- Послушайте, Фриленд, - сказал он, - вы должны заняться этим делом. Вы не должны позволять, чтобы ваша жена и дети сеяли смуту в деревне.
"Черт бы его побрал! Он улыбается, и улыбка-то какая, - подумал Маллоринг, - лукавая, заразительная..."
- Нет, серьезно, - сказал он, - вы не представляете себе, каких можно натворить бед...
- Вы когда-нибудь видели, как собака смотрит на огонь? - спросил Тод.
- Да, часто... А при чем тут собака?
- Она понимает, что огня лучше не касаться.
- Вы хотите сказать, что вы ничего не можете сделать? Но нельзя же так...
И опять он улыбается во весь рот!
- Значит, вы отказываетесь что-либо предпринять?
Тод кивнул. Маллоринг покраснел.
- Простите, Фриленд, - сказал он, - но, по-моему, это цинизм. Неужели вы думаете, мне приятно следить, чтобы все шло, как полагается?
Тод поднял голову.
- Птицы, - сказал он, - растения, звери и насекомые - все они поедают друг друга, но они не вмешиваются в чужие дела.
Маллоринг круто повернулся и ушел. Вмешиваются в чужие дела! Он никогда не вмешивается в чужие дела. Это просто оскорбление. Если он что-нибудь смертельно ненавидит и в личной и в общественной жизни - это всяческое "вмешательство". Разве он не входит в "Лигу борьбы с посягательствами на свободу личности"? Разве он не член партии, которая противится законодательству, посягающему на эту свободу, - когда находится в оппозиции? В этом его никто никогда не обвинял, а если и обвинял, то он, во всяком случае, этого не слышал. Разве он вмешивается в чужие дела, если по мере сил старается помочь церкви поднять нравственность местных жителей? Разве принять решение и настаивать на нем - это значит вмешиваться в чужие дела? Нет справедливость подобного обвинения глубоко ранила его. И чем больше ныла эта рана, тем медленнее и величественнее он шествовал к своим воротам.
Легкие облачка на утреннем небе были предвестниками непогоды. С запада надвигались темные тучи и уже накрапывал дождь. Джералд прошел мимо старика, стоявшего около калитки, и сказал: "Добрый вечер". Старик дотронулся до шляпы, но ничего не ответил.
- Как ваша нога, Гонт?
- Все так же, сэр Джералд.
- Перед дождем, наверное, побаливает?
- Да.
Маллоринг остановился. Ему захотелось попробовать, нельзя ли уладить дело так, чтобы не выселять старика Гонта и его сына.
- Послушайте, - сказал он, - как быть с этим злосчастным делом? Почему бы вам с вашим сыном не отправить без проволочек вашу внучку куда-нибудь в услужение? Вы прожили здесь всю жизнь. Мне не хотелось бы, чтобы вы уезжали.

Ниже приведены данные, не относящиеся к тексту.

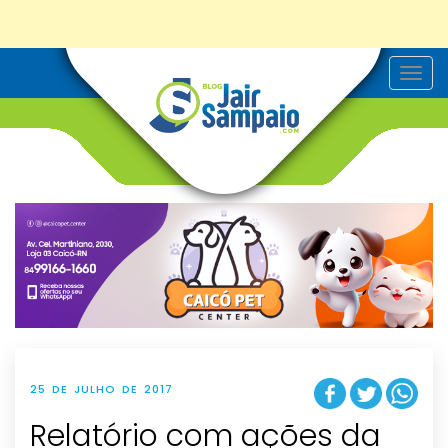
T
o
g
g
l
e
n
a
v
i
g
a
t
i
o
n
25 DE JULHO DE 2017
Relatório com ações da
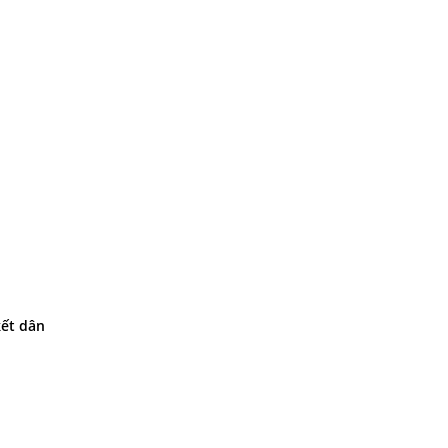
kết dân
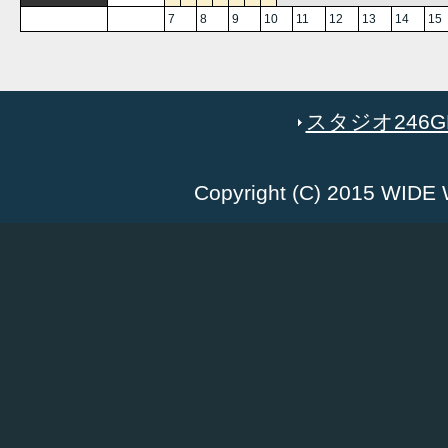
7
8
9
10
11
12
13
14
15
スタジオ246GR
Copyright (C) 2015 WID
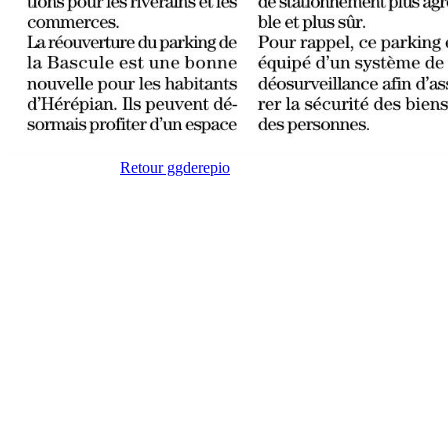
Retour ggderepio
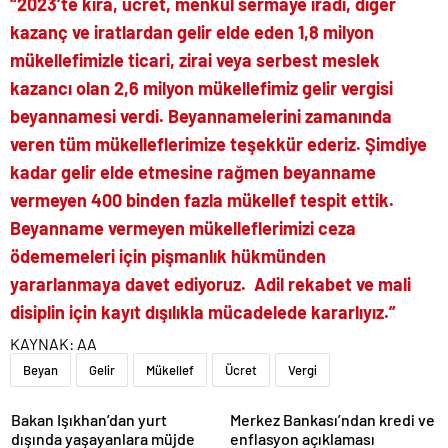
“2023’te kira, ücret, menkul sermaye iradı, diğer
kazanç ve iratlardan gelir elde eden 1,8 milyon
mükellefimizle ticari, zirai veya serbest meslek
kazancı olan 2,6 milyon mükellefimiz gelir vergisi
beyannamesi verdi. Beyannamelerini zamanında
veren tüm mükelleflerimize teşekkür ederiz. Şimdiye
kadar gelir elde etmesine rağmen beyanname
vermeyen 400 binden fazla mükellef tespit ettik.
Beyanname vermeyen mükelleflerimizi ceza
ödememeleri için pişmanlık hükmünden
yararlanmaya davet ediyoruz. Adil rekabet ve mali
disiplin için kayıt dışılıkla mücadelede kararlıyız.”
KAYNAK:
AA
Beyan
Gelir
Mükellef
Ücret
Vergi
Bakan Işıkhan’dan yurt
Merkez Bankası’ndan kredi ve
dışında yaşayanlara müjde
enflasyon açıklaması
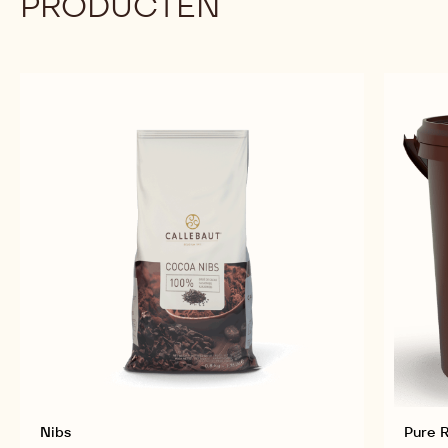
PRODUCTEN
Nibs
Pure 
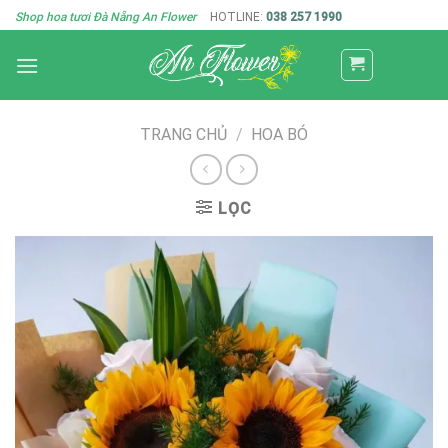
Skip
Shop hoa tươi Đà Nẵng An Flower
HOTLINE:
038 257 1990
to
content
TRANG CHỦ
/
HOA BÓ
LỌC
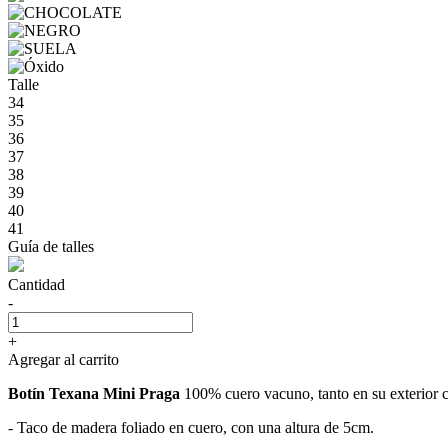
Talle
34
35
36
37
38
39
40
41
Guía de talles
Cantidad
-
+
Agregar al carrito
Botín Texana Mini Praga
100% cuero vacuno, tanto en su exterior c
- Taco de madera foliado en cuero, con una altura de 5cm.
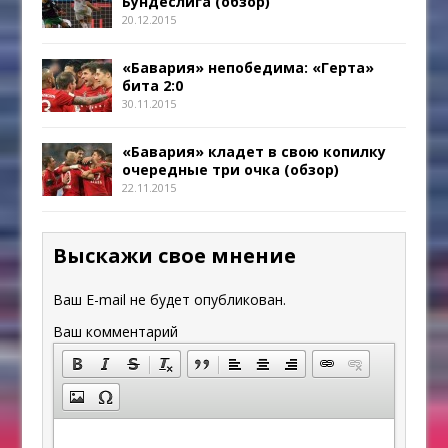
Бундеслига (обзор)
20.12.2015
«Бавария» непобедима: «Герта»
бита 2:0
30.11.2015
«Бавария» кладет в свою копилку
очередные три очка (обзор)
22.11.2015
Выскажи свое мнение
Ваш E-mail не будет опубликован.
Ваш комментарий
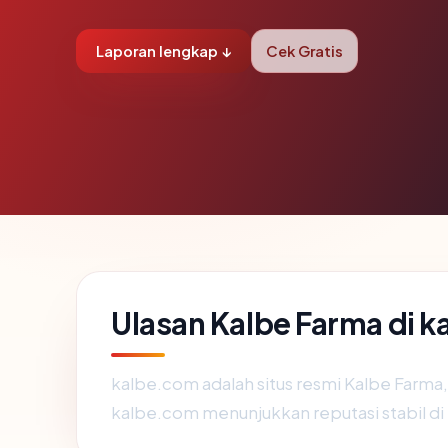
Laporan lengkap ↓
Cek Gratis
Ulasan Kalbe Farma di 
kalbe.com adalah situs resmi Kalbe Farma
kalbe.com menunjukkan reputasi stabil di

Морщинистое, сероватое лицо старого Гонта чуть-чуть покраснело.
- С вашего позволения, сэр Джералд, - сказал он, - мой сын стоит за свою дочь, а я стою за своего сына.
- Как хотите. Дело ваше. Я желал вам добра.
По губам старого Гонта пробежала улыбка, и уголки рта под усами опустились вниз.
- Нижайшее вам спасибо, - сказал он.
Маллоринг прикоснулся пальцем к шляпе и пошел дальше. Хотя ему очень хотелось быстрой ходьбой разогнать досаду, он все-таки не ускорил шага, зная, что старик смотрит ему вслед. До чего же они все-таки упрямы - упрутся на своем и никаких доводов слушать не хотят. Ничего не поделаешь: своего решения он переменить не может - Гонты уедут двадцать пятого июня, ни на день раньше, ни на день позже.
Проходя мимо домика Трайста. он заметил у ворот пролетку; кучер разговаривал с женщиной в пальто и шляпе. Увидев Маллоринга, она отвернулась. "Опять свояченица приехала, - подумал он. - Значит, и этот заупрямился, как осел. Безнадежные люди!" И его мысли перескочили на план осушения низины в Кентли Бромедж. Все эти деревенские неприятности были слишком мелким делом, чтобы долго владеть умом человека, обремененного таким множеством забот.